Fiction that deals with the things that matter to us the most, and one of those things is the mental health, or lack of it, of those we love, will always find a wide audience if only publishers would publish (and publicise) more of it. It helps, obviously, if the novel has a light touch, knows the world it inhabits well, is well-written and is, at times, funny, to shed a little light into its dark corners. But readers are not afraid to read a good book that addresses difficult things.

Speaking of Love addresses mental health, as do Sylvia Plath’s The Bell Jar; Susanna Kaysen’s Girl, Interrupted; Ken Kesey’s One Flew Over the Cuckoo’s Nest; John Steinbeck’s Of Mice and Men and so many more: here’s the Goodreads mental illness shelf of 27,727 books. But, just for comparison, the Goodreads romance shelf lists 100,000 books, almost four times as many. We need more well-written fiction about our mental states so we can understand ourselves better, something that good fiction is so good at helping us do.

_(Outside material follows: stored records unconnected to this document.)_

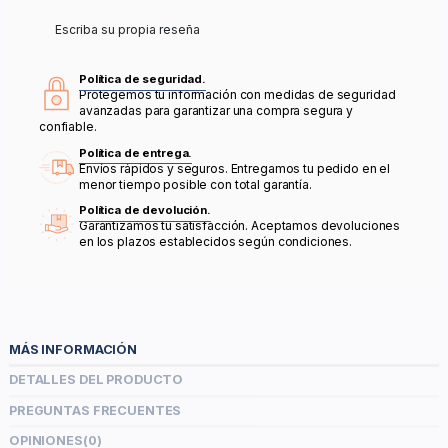
Escriba su propia reseña
Política de seguridad.
Protegemos tu información con medidas de seguridad
avanzadas para garantizar una compra segura y
confiable.
Política de entrega.
Envíos rápidos y seguros. Entregamos tu pedido en el
menor tiempo posible con total garantía.
Política de devolución.
Garantizamos tu satisfacción. Aceptamos devoluciones
en los plazos establecidos según condiciones.
MÁS INFORMACIÓN
DETALLES DEL PRODUCTO
PREGUNTAS FRECUENTES
OPINIONES
(0)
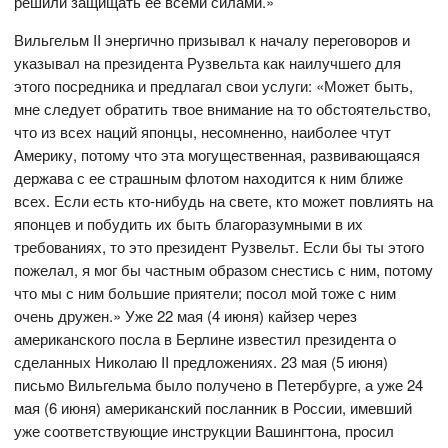
решили защищать ее всеми силами.»
Вильгельм II энергично призывал к началу переговоров и
указывал на президента Рузвельта как наилучшего для
этого посредника и предлагал свои услуги: «Может быть,
мне следует обратить твое внимание на то обстоятельство,
что из всех наций японцы, несомненно, наиболее чтут
Америку, потому что эта могущественная, развивающаяся
держава с ее страшным флотом находится к ним ближе
всех. Если есть кто-нибудь на свете, кто может повлиять на
японцев и побудить их быть благоразумными в их
требованиях, то это президент Рузвельт. Если бы ты этого
пожелал, я мог бы частным образом снестись с ним, потому
что мы с ним большие приятели; посол мой тоже с ним
очень дружен.» Уже 22 мая (4 июня) кайзер через
американского посла в Берлине известил президента о
сделанных Николаю II предложениях. 23 мая (5 июня)
письмо Вильгельма было получено в Петербурге, а уже 24
мая (6 июня) американский посланник в России, имевший
уже соответствующие инструкции Вашингтона, просил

And here’s the thing I would like to have made in a parallel universe where all things are possible and time is infinite. I would like to have written The Readers Advisory Guide to Genre Fiction by Joyce G Saricks:

She wrote it to help librarians recommend books to customers who said they wanted to find new authors who ‘Wrote just like an author they loved’. The thing I love about the book is the way Saricks has divided the genres. It’s much more interesting (and much more human) than the usual romance, historical, thriller, crime, literary, science fiction etc., divisions because what she’s done, it seems to me, is to understand the reader as a human being with psychological tendencies and preferences, rather than as a library visitor to whom she must attach genre categories. Saricks came up with these genres:

Adrenalin Genres : adventure, romantic suspense, suspense, thrillers – all of which ‘Appeal to readers who appreciate intricately detailed stories told at a pace that moves almost more quickly than they can turn the pages’. It’s the pacing and the multiple plot twists that matter the most to these readers.

Emotions Genres : gentle reads, horror, romance, and women’s lives and relationships. ‘All appeal primarily to the emotions of the readers [and] create a strong emotional pull’.

The Intellect Genres : literary fiction, mysteries, psychological suspense and science fiction which ‘Present puzzles which engage the mind’. For people who enjoy using their brains to work things out. These books ‘Inspire thoughtful consideration and rumination’.

The Landscape Genres : fantasy, historical and westerns. Fiction that concentrates on an intricately described background, whether it’s real or imaginary. Fiction that ‘Creates worlds and sets readers in them’.

Obviously these genres cross-pollinate and the book goes into far more depth and detail than I can in this summary. And it’s an expensive book (it’s written for academics, reference libraries etc., and not for a general readership, but you can find it on Google Books : among many other good things there are lists of writers you might like based on the ones you already like). But the idea that the way we read is the most useful indicator of what we might like to read next, rather than what we read, is – now that Saricks has spent so many years researching and writing on the subject – so very obvious isn’t it? Like all the best ideas.